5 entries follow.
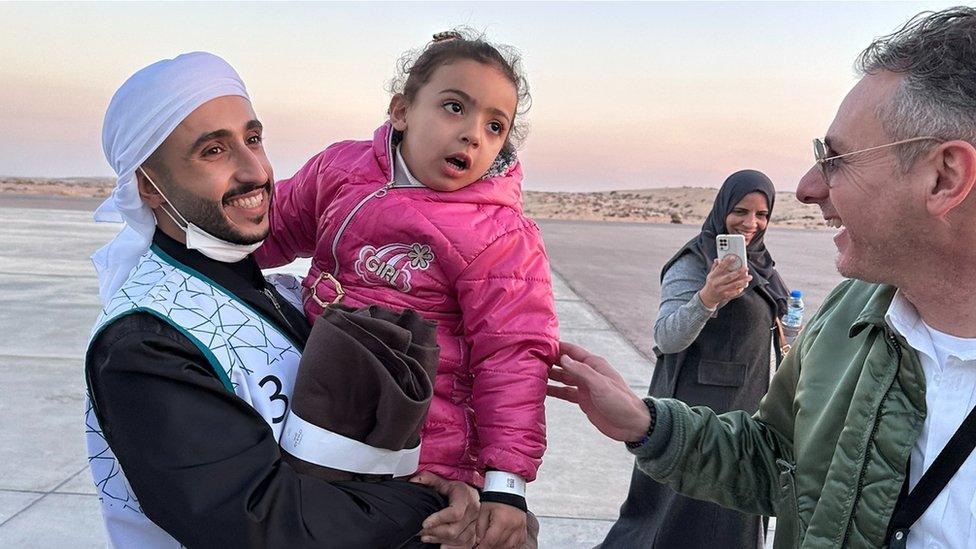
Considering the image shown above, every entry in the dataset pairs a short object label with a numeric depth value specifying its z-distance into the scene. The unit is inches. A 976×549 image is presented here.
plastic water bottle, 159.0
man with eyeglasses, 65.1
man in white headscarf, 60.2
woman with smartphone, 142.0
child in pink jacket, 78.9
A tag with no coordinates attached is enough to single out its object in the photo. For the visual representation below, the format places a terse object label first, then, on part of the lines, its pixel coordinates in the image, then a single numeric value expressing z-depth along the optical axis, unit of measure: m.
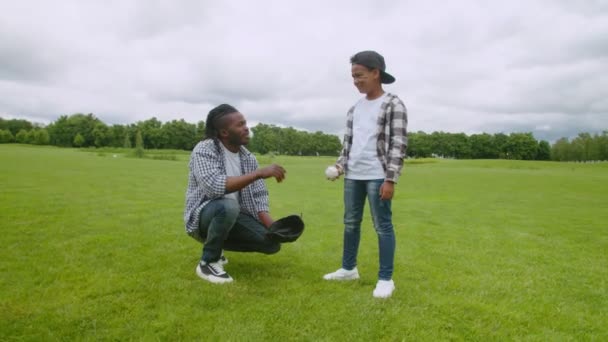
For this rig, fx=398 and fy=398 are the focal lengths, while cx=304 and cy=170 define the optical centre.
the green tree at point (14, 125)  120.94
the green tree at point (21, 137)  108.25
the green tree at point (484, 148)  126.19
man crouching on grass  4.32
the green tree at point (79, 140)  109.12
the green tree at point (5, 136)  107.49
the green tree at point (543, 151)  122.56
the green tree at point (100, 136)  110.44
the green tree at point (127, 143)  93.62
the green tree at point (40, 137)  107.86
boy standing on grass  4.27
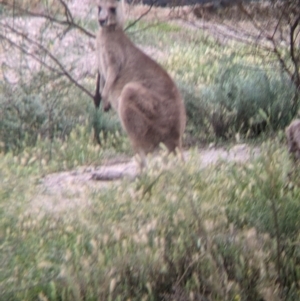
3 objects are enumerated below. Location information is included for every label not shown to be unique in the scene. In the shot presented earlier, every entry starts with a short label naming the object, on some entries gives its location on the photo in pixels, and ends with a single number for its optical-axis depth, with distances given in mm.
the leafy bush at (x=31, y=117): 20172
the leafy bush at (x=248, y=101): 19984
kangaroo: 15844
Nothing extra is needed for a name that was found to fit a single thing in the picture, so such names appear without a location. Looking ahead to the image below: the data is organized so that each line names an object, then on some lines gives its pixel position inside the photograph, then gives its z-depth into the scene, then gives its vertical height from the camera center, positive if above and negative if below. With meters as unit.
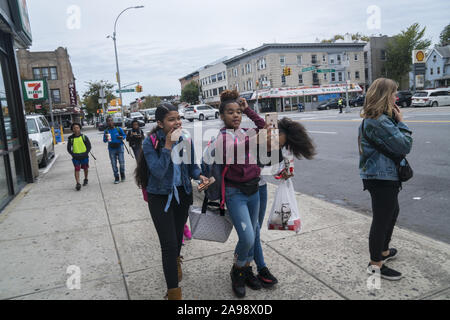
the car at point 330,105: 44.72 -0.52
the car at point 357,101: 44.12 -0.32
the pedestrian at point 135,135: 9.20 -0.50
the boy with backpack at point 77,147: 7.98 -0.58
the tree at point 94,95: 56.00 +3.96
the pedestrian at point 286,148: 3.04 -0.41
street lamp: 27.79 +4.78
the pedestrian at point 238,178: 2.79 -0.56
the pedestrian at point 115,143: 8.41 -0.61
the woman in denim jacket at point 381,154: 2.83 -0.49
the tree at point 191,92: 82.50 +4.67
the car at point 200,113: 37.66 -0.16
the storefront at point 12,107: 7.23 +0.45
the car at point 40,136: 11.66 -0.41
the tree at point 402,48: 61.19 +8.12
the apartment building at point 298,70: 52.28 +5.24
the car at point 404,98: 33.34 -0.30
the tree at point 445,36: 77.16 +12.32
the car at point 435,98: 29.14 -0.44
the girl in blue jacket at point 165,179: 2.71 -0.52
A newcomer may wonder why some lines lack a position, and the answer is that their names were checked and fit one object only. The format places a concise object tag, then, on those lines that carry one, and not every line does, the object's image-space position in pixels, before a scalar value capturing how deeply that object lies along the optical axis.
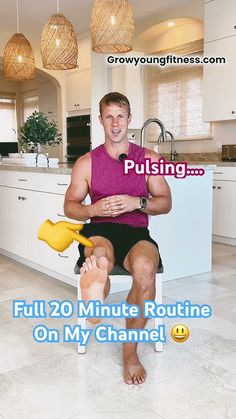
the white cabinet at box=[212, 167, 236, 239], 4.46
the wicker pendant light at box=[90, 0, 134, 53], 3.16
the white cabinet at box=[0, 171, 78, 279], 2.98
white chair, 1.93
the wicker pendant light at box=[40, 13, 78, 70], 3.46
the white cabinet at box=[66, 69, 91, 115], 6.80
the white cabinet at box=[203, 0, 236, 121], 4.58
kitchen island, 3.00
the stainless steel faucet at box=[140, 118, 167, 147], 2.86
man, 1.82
○ ○ ○ ○
> **The problem**
Retype every entry verbatim and exclude the pictures from the copy.

> **Solution to this task**
5 entries follow.
Considering the image shown above, every entry in the dataset pairs a short object label with a numeric depth value specifying its z-distance into the scene. The unit is inches. A 976×549 image is presented here.
plastic water bottle, 159.0
man with eyeglasses, 65.1
man in white headscarf, 60.2
woman with smartphone, 142.0
child in pink jacket, 78.9
A tag with no coordinates attached is enough to single out its object in the photo. For the visual representation below, the format places a terse object label first, then, on part of the lines, its pixel coordinates in the image, then a single numeric value expressing z-depth along the optical axis, unit of measure: m.
For this rig, fx=398 and fy=398 are the focal lengths, while cx=304 and cy=170 define the optical centre.
the green tree at point (14, 125)  120.94
the green tree at point (21, 137)  108.25
the green tree at point (484, 148)  126.19
man crouching on grass  4.32
the green tree at point (79, 140)  109.12
the green tree at point (5, 136)  107.49
the green tree at point (543, 151)  122.56
the green tree at point (100, 136)  110.44
the green tree at point (127, 143)  93.62
the green tree at point (40, 137)  107.86
boy standing on grass  4.27
3 objects are enumerated below. Location information is included for every label not shown to be unique in the scene. In the shot presented earlier, every entry starts with a short label naming the object, on some entries gives its location on the photo in pixels, and ends with a single number for its optical-axis depth, with distances given in mm.
the leafy bush at (x=31, y=117): 20172
the leafy bush at (x=248, y=101): 19984
kangaroo: 15844
Nothing extra is needed for a name that was found to fit a single thing in the picture, so such names appear without a location. Looking ahead to the image below: the data is organized so that each line names an object, then on some lines gives its pixel position inside the photograph, then gives its z-depth into the scene, then gives its vertical height from the camera center, positive if above and negative if below. With meters as unit.
the car at point 330,105: 44.72 -0.52
the car at point 357,101: 44.12 -0.32
the pedestrian at point 135,135: 9.20 -0.50
the boy with backpack at point 77,147: 7.98 -0.58
the tree at point 94,95: 56.00 +3.96
the pedestrian at point 286,148: 3.04 -0.41
street lamp: 27.79 +4.78
the pedestrian at point 238,178: 2.79 -0.56
the pedestrian at point 115,143: 8.41 -0.61
the woman in denim jacket at point 381,154: 2.83 -0.49
the tree at point 191,92: 82.50 +4.67
the car at point 200,113: 37.66 -0.16
the storefront at point 12,107: 7.23 +0.45
the car at point 40,136: 11.66 -0.41
the tree at point 402,48: 61.19 +8.12
the apartment building at point 298,70: 52.28 +5.24
the car at point 404,98: 33.34 -0.30
the tree at point 445,36: 77.16 +12.32
the car at point 435,98: 29.14 -0.44
the girl in blue jacket at point 165,179: 2.71 -0.52
A newcomer may wonder why some lines lack a position, and the answer is that their names were checked and fit one object only. The format places a concise object tag, then, on those lines that carry one, and not every line does, the object's image-space position in pixels, before a scalar value capturing how deeply that object lies along the optical axis.
the white cabinet at box=[212, 167, 236, 239], 4.46
the wicker pendant light at box=[90, 0, 134, 53], 3.16
the white cabinet at box=[0, 171, 78, 279], 2.98
white chair, 1.93
the wicker pendant light at box=[40, 13, 78, 70], 3.46
the white cabinet at box=[66, 69, 91, 115], 6.80
the white cabinet at box=[203, 0, 236, 121], 4.58
kitchen island, 3.00
the stainless steel faucet at box=[140, 118, 167, 147], 2.86
man, 1.82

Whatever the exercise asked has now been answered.